Extract section start
For all this, I love my dad far more than I can tell you. He screwed up, yes. People ask me why I cut my mom out of my life when my dad is also responsible for what I suffered. Believe me, we’ve had it out. Screaming, crying, and nasty words have all been said by me. He’s had some not so kind words for me, too. But you know what? He took that….he took the anger, the rage I had at being the scapegoat for so long. He started doing this when he and my mom divorced. It was almost like he came out of a fog. Things that he had previously not noticed he now questioned. Abuse my sister suffered. Physical altercations between mom and I. Things that we knew not to tell him because he would look the other way.

My mom can give you a very eloquent verbal apology. She can even act the part with tears at the right moment. She’ll spin you and weave you in a tapestry of all the words you want to hear. What she can’t do is follow through with actions. As sorry as mom might be at that exact moment, and she will tell she is, she can’t comprehend why you are angry with her when she turns around and does the exact same things hurtful things again and again, hurting you in the same manner she just apologized for. To her, an apology means a free pass. It never happened, the slate is clean. She can say the words; it’s the meaning that forever eludes her.
Extract section end
> **Exercise objective**
Repeat the passage about the father and mother word for word, from "My mom can give" up to and including "forever eludes her.". You won't need the material that follows this passage about a father and mother.
Data block section start
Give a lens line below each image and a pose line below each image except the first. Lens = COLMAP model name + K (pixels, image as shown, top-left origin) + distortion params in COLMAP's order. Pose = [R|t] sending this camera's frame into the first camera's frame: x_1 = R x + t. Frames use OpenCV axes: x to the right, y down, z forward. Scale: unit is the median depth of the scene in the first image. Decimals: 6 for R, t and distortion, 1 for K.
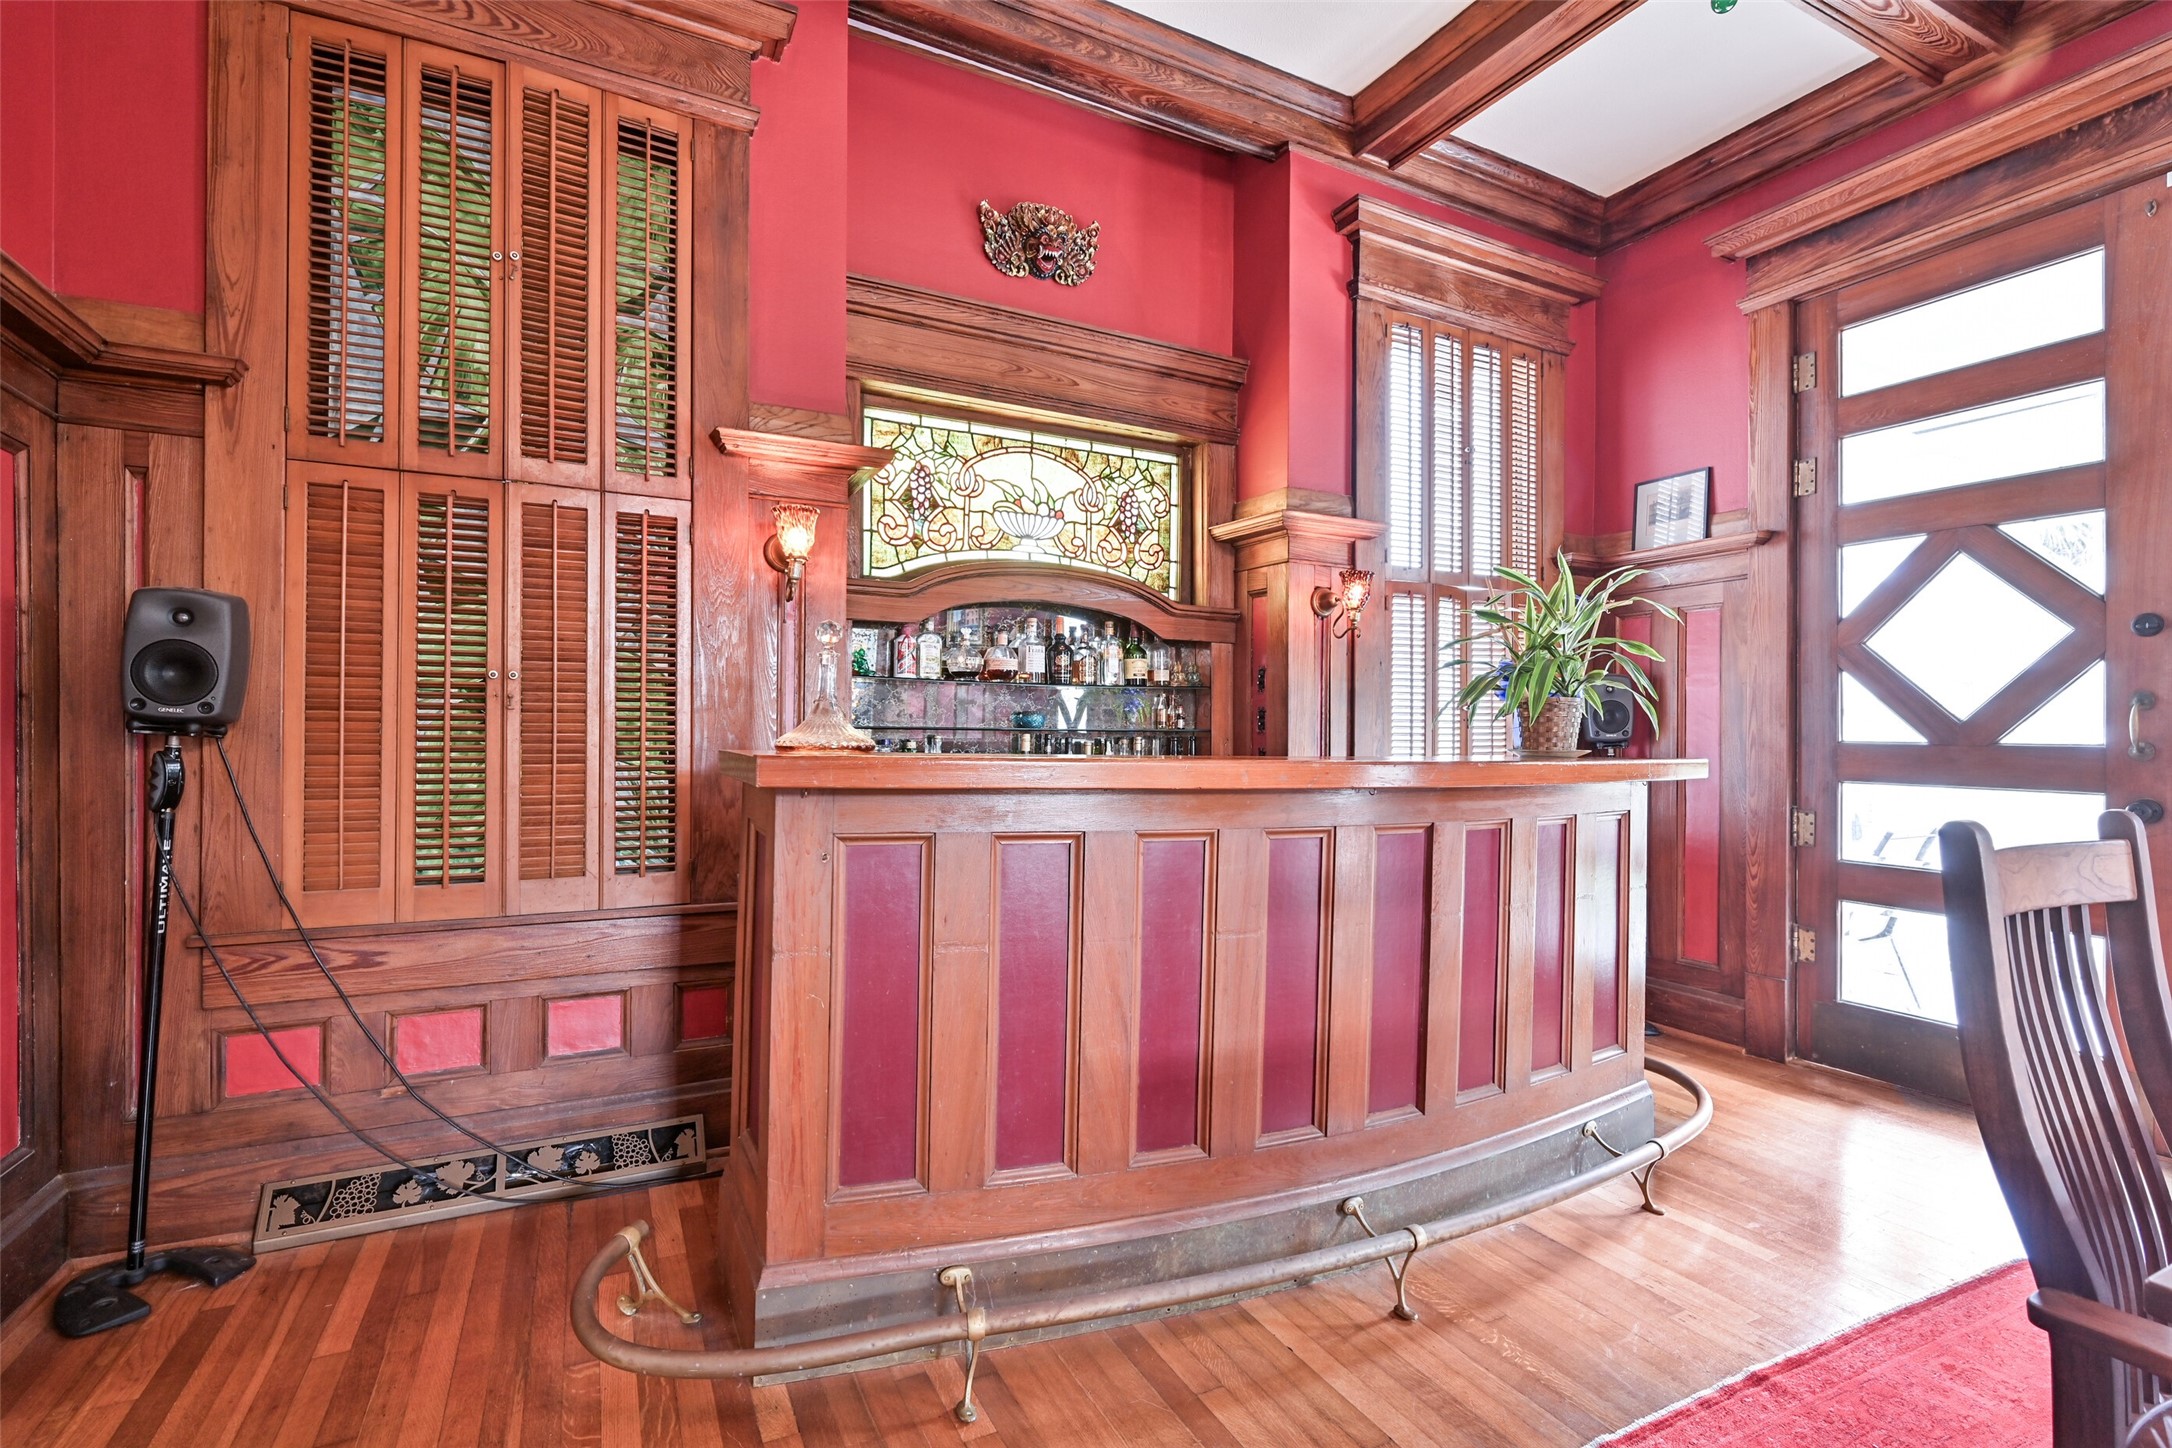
Data block section end
> **Response area**
My mom can give you a very eloquent verbal apology. She can even act the part with tears at the right moment. She’ll spin you and weave you in a tapestry of all the words you want to hear. What she can’t do is follow through with actions. As sorry as mom might be at that exact moment, and she will tell she is, she can’t comprehend why you are angry with her when she turns around and does the exact same things hurtful things again and again, hurting you in the same manner she just apologized for. To her, an apology means a free pass. It never happened, the slate is clean. She can say the words; it’s the meaning that forever eludes her.